━━━━━ Provided data ━━━━━
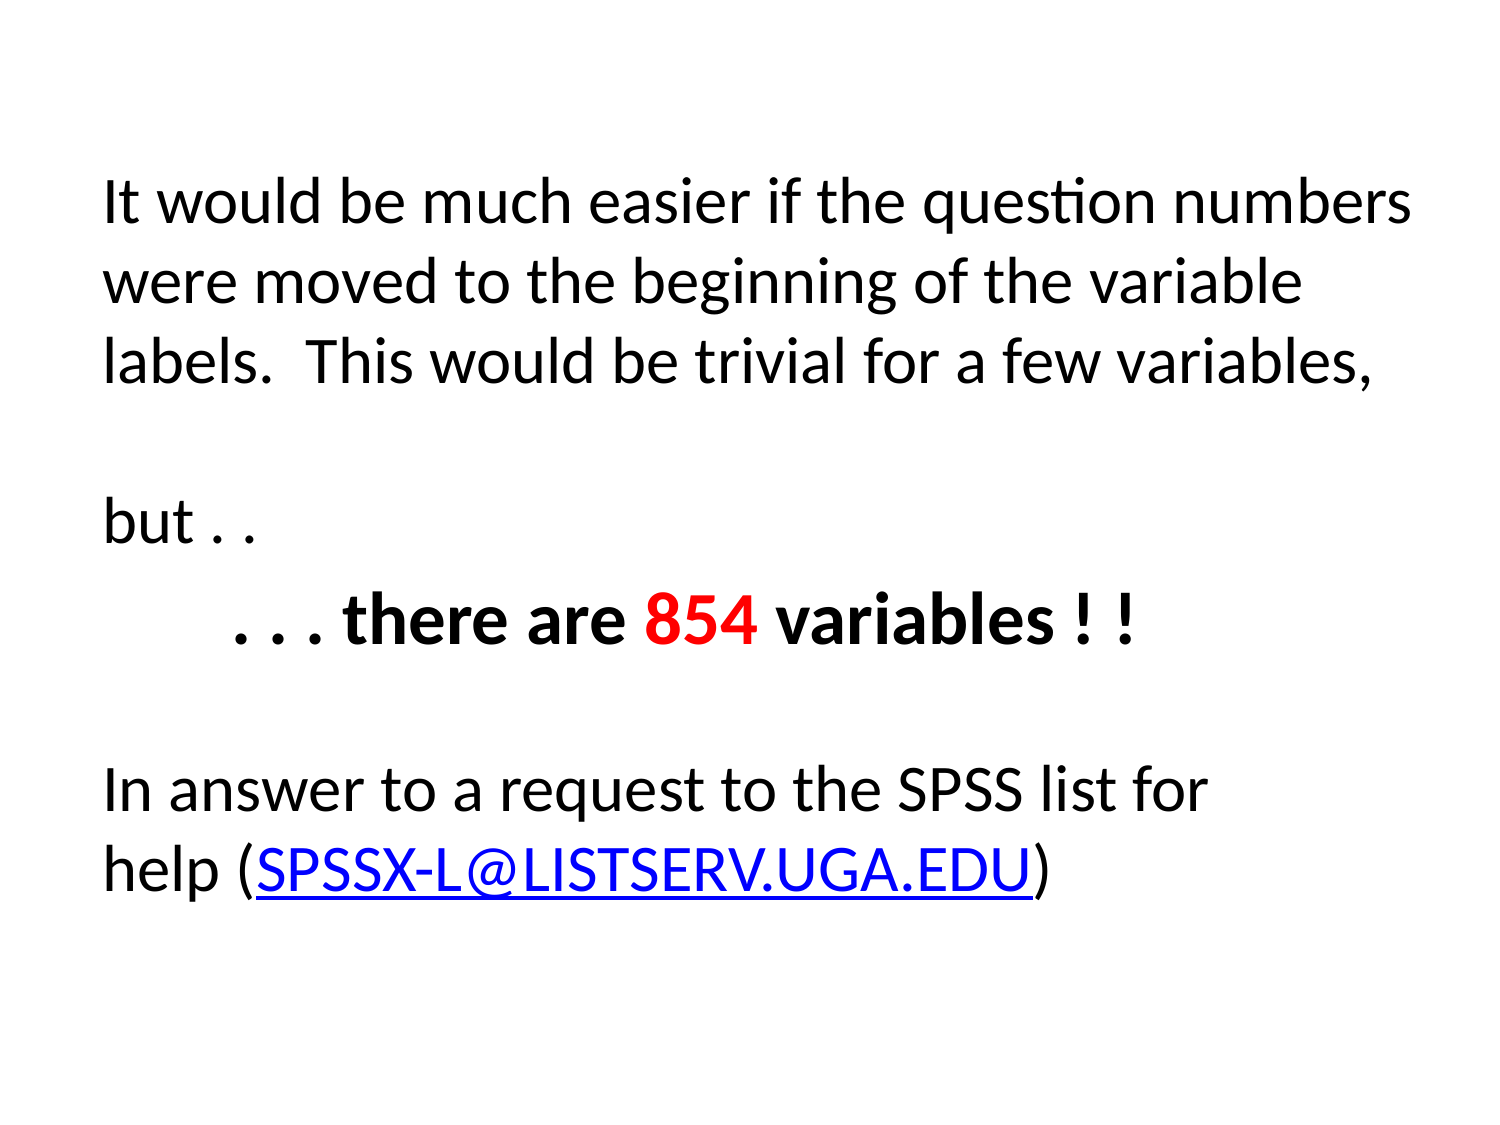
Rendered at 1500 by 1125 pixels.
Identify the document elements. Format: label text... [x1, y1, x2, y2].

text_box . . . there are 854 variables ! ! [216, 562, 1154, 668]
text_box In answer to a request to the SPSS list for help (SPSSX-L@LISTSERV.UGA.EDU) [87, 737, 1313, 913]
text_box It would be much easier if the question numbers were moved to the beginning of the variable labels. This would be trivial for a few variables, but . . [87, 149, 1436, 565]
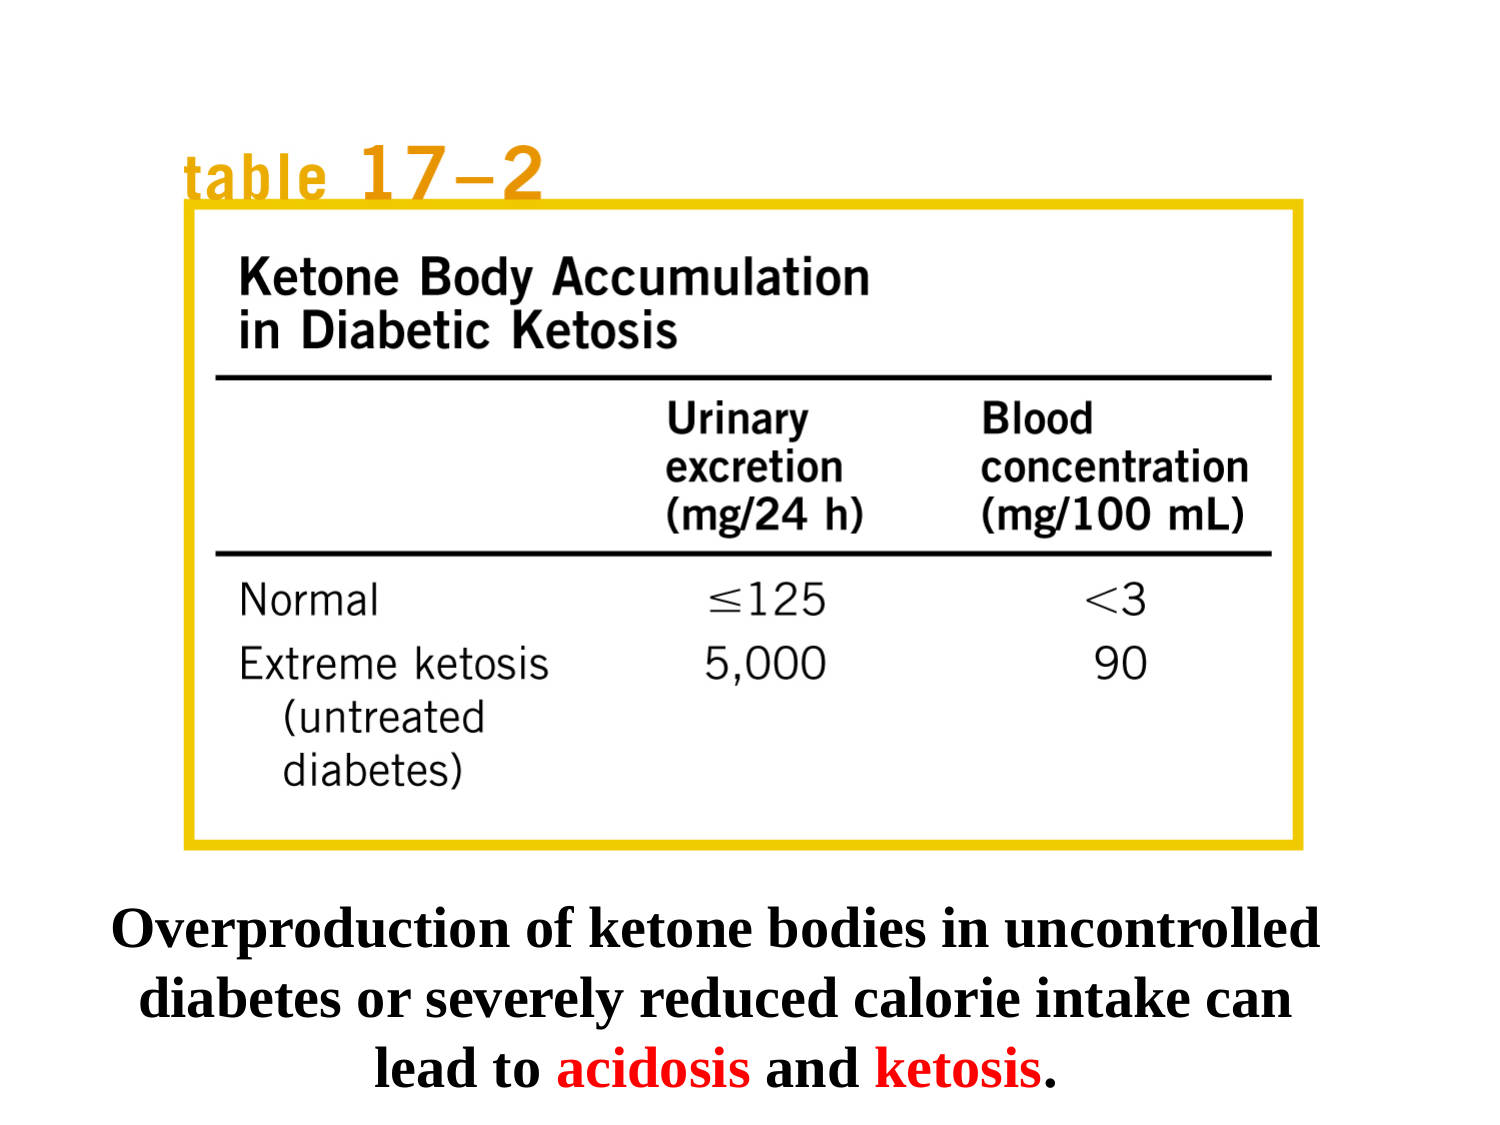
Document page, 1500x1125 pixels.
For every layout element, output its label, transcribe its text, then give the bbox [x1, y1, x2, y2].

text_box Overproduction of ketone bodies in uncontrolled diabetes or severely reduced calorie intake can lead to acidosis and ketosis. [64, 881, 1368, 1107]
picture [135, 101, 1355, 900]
━━━━━
**Required work:** Exactly the lines between the one containing "Document page, 1500x1125 pixels." and the end of the material, both ends included, must be retyped, with nothing added.

**The answer:**
Document page, 1500x1125 pixels.
For every layout element, output its label, transcribe its text, then give the bbox [x1, y1, x2, y2].

text_box Overproduction of ketone bodies in uncontrolled diabetes or severely reduced calorie intake can lead to acidosis and ketosis. [64, 881, 1368, 1107]
picture [135, 101, 1355, 900]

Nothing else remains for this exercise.